There were those of us which were quite capable of differentiating Cambodia from Vietnam. It was simply a matter of critically examining the evidence & understanding that Vietnam & the Soviet Union were on 1 side, & that Red China & the Khmer Rouge were on the other.

But we obviously interpret matters from that era differently. By the standards of ca 1965 or 1966, I'd definitely be a liberal. (anti-Vietnam War, pro-INDIVIDUAL rights) If I'm not a liberal (other than in a libertarian sense) in this era, it is NOT because my political views have changed, it is because the Left in the mid-1970s migrated into ' identity politics ' (if you belong to a specific race or gender then you must have certain assigned views, you must be a ' victim ', reverse discrimination, group rights, & all that despicable pc tripe). By the mid-1970s, some people were actually calling me a fascist! The term liberal ca 2009 has nothing in common with a liberal ca 1965 or 1966. --dragon/dinosaur

Freedom Fighter said...

Mornin' DD,
Six months of posts...I'm indeed flattered.

I agree with a great deal of what you have to say here, except for the following points:

1) There's no way to cordon off a nation as large and populous as China, especially if they're nuclear armed.Engagement with them was inevitable, and Nixon was smart enough to realize it and use it to America's advantage.

2) While there was no love lost between China and Vietnam ( which the Chinese have always considered part of their barbarian 'outlands')they allowed a significant amount of supplies in for the same reason China allows North Korea to function today - because it was a diversion and problem for America.

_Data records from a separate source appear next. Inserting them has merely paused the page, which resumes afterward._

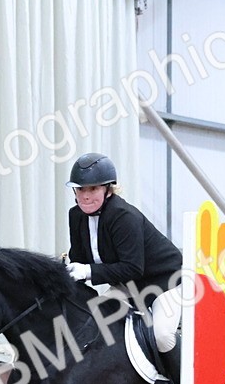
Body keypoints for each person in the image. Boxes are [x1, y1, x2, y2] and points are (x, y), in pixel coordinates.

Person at [64, 152, 182, 358]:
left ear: (108, 189)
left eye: (93, 188)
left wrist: (87, 271)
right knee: (92, 325)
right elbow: (79, 259)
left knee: (162, 336)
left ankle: (180, 378)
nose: (86, 195)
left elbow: (133, 267)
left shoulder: (124, 216)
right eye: (81, 189)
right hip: (127, 286)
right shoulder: (76, 216)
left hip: (164, 282)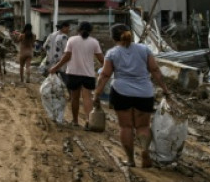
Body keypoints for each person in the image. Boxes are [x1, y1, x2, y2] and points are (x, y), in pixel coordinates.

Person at [94, 23, 172, 168]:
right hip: (144, 93)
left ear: (113, 37)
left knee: (126, 127)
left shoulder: (112, 53)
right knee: (143, 126)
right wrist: (165, 90)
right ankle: (144, 150)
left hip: (121, 93)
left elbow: (104, 75)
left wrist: (97, 94)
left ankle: (130, 160)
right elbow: (155, 70)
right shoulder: (144, 49)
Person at [48, 21, 103, 127]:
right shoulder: (94, 42)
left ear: (78, 30)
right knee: (87, 98)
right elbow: (101, 59)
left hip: (73, 73)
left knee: (74, 98)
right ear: (90, 31)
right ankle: (88, 121)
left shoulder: (72, 40)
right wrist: (107, 69)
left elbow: (67, 56)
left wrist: (55, 67)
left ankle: (75, 121)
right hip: (88, 74)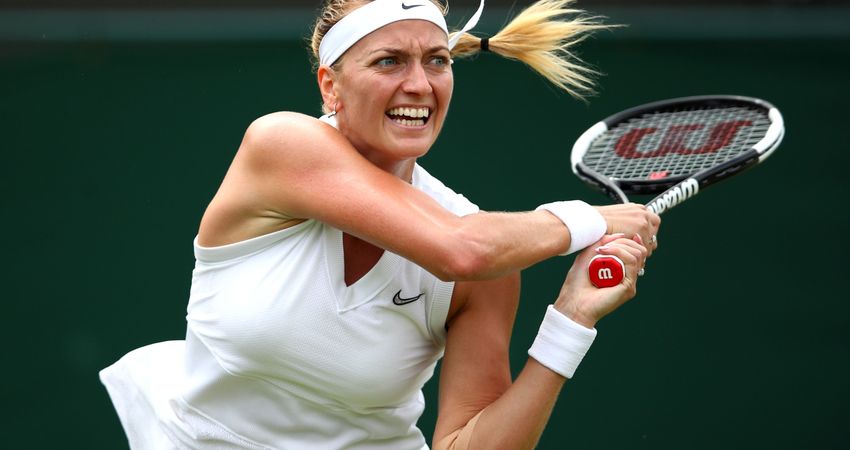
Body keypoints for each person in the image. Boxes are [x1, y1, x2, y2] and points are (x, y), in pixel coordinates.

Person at [100, 0, 661, 449]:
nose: (419, 84)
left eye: (437, 61)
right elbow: (462, 250)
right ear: (330, 87)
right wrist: (590, 219)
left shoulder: (491, 252)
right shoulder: (281, 144)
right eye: (389, 61)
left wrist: (571, 319)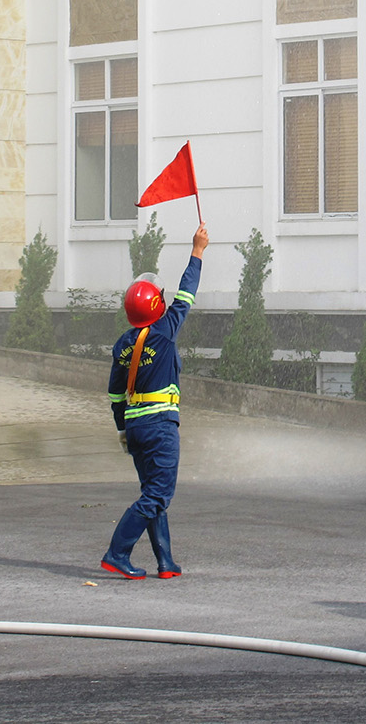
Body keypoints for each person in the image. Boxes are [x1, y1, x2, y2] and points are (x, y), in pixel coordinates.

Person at [101, 222, 208, 580]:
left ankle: (166, 562)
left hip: (135, 429)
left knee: (152, 492)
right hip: (160, 427)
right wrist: (197, 251)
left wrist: (122, 430)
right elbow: (186, 294)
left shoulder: (123, 344)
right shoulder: (163, 332)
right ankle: (117, 553)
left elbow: (115, 394)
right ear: (156, 306)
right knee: (158, 495)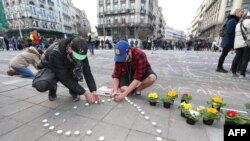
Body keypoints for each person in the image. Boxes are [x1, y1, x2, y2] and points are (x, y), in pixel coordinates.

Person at [33, 37, 100, 103]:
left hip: (67, 66)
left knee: (76, 69)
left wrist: (93, 90)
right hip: (50, 67)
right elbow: (65, 78)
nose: (79, 59)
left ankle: (73, 90)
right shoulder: (55, 53)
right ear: (69, 49)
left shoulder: (81, 51)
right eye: (77, 56)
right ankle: (52, 87)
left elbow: (87, 72)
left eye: (81, 57)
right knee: (41, 84)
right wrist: (85, 92)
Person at [216, 8, 244, 73]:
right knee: (224, 54)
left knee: (224, 54)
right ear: (237, 12)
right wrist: (235, 37)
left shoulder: (234, 20)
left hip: (228, 40)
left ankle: (220, 67)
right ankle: (219, 67)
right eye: (241, 12)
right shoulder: (232, 20)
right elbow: (229, 31)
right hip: (228, 40)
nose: (242, 13)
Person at [231, 9, 249, 77]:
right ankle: (242, 74)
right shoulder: (249, 22)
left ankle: (233, 72)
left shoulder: (238, 23)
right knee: (245, 58)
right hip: (246, 43)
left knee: (237, 57)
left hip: (238, 43)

3) Russia's biggest fear was never the West , but the East.Few people realize today that the Russians colonized and occupied Siberia and their western territories, including large tracts of land that were historically part of China. Much of the population in these areas is Asiatic,and that was even more true in the 1960's than today.

As long as there was an alliance between the Soviets and China, however tenuous, the USSR was free to concentrate its subversion and aggression entirely in areas away from the borders of its empire.

Once Nixon engaged with China,the Russians once again had to worry about a US/China alliance against them and devote manpower and resources to their southern and eastern borders which they could ill afford. It was the beginning of the end of their empire.

And for their part, the Chinese then had to be wary of an alliance of the US and USSR against them,particularly after detente.

The classic ploy of playing both ends against the middle, and as I said, a master stroke.

4)Nixon inherited a situation not of his making, and did pretty well with it IMO. He deserves credit for that.